> _PROVIDED PASSAGE_:
Box demand likely remains under significant pressure as real wages continue falling

U.S. box demand has been consistently worse than the largest box makers expected over the past three quarters — with recent declines among the steepest since the Great Financial Crisis — and recent signs point to more of the same weakness. 

The largest U.S. boxboard/folding carton producer, Graphic Packaging, presented at a conference Tuesday at which its CFO Steve Scherger said the company is experiencing destocking among retailers following “awkwardly high” demand a year ago. Following those comments, its shares fell.

Folding cartons frequently get shipped in boxes. And recent weekly U.S. pulp and paper carloads data has been historically weak (more below on this topic), another possible sign of weakness in box demand and a definite sign of weakness in pulp and paper demand more broadly.

FreightWaves has written extensively in recent months about the historic weakness in U.S. box demand, which is among the best leading indicators for the economy. 

Box demand hit record highs during the pandemic, not surprisingly given unprecedented U.S. government stimulus spending coupled with a dramatic shift from spending on services to spending on goods (box demand is tied to goods demand).

However, as Americans’ real average weekly income has consistently fallen for the past two years (the May data came out Tuesday morning, in fact), they’ve spent the money the government handed out to them and are now having to take on record levels of credit card debt (at 25% interest rates no less). Consequently, goods demand has dried up, specifically purchases of big-ticket discretionary items such as furniture, appliances, etc.; that trend was evident in a wide swath of retail earnings reports in Q1.

> _LISTED ENTRIES_:
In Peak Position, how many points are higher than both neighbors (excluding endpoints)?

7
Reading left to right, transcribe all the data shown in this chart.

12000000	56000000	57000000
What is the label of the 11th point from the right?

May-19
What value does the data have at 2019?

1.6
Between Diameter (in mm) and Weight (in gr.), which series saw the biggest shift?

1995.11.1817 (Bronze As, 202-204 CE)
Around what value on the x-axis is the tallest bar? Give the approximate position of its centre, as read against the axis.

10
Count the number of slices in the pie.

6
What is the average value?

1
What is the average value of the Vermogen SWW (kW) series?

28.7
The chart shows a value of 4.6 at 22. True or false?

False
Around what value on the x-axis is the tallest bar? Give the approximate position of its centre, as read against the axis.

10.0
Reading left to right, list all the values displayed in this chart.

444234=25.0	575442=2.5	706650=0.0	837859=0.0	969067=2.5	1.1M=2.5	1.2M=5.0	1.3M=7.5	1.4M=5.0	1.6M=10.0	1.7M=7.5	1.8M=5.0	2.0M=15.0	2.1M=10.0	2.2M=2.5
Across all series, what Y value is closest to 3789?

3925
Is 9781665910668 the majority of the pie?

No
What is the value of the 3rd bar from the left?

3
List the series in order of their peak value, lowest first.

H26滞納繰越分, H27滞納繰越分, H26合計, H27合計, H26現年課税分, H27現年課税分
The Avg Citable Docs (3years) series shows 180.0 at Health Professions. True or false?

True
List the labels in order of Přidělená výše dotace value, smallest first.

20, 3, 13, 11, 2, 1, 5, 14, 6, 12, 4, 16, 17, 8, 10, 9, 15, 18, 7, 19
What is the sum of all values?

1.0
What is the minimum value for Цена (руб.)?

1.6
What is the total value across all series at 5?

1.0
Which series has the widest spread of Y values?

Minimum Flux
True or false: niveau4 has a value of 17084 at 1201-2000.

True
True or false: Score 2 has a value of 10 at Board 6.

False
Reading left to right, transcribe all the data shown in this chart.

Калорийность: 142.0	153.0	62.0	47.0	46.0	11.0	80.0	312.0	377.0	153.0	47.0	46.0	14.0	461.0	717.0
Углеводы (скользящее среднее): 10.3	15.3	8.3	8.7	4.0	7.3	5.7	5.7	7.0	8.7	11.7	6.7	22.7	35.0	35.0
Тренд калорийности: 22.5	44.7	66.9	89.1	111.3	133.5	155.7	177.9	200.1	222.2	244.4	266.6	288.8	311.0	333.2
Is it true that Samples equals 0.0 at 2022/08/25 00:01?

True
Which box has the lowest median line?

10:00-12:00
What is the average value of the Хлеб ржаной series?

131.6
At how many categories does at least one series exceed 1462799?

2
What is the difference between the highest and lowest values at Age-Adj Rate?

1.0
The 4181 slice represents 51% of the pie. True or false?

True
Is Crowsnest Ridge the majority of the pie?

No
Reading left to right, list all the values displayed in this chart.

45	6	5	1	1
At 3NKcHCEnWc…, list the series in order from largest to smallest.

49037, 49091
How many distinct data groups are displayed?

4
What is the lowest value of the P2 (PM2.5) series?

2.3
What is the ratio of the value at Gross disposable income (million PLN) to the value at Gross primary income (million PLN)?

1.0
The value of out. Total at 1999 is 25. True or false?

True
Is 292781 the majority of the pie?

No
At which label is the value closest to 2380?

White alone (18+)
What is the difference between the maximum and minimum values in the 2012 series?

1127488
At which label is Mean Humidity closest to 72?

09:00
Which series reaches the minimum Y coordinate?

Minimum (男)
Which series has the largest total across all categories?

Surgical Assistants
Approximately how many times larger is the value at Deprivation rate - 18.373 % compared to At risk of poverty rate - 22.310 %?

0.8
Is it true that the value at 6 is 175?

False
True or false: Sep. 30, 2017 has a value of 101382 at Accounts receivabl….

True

> _EXERCISE DETAILS_:
Using the article on U.S. box demand, decide whether each statement agrees with it. Answer yes or no for each, and quote the deciding words of the article.
1. Graphic Packaging is the largest U.S. boxboard/folding carton producer.
2. Graphic Packaging's shares rose after its CFO's comments.
3. Box demand reached record highs during the pandemic.

> _EXERCISE RESULT_:
1. Yes: "The largest U.S. boxboard/folding carton producer, Graphic Packaging"
2. No: "Following those comments, its shares fell."
3. Yes: "Box demand hit record highs during the pandemic"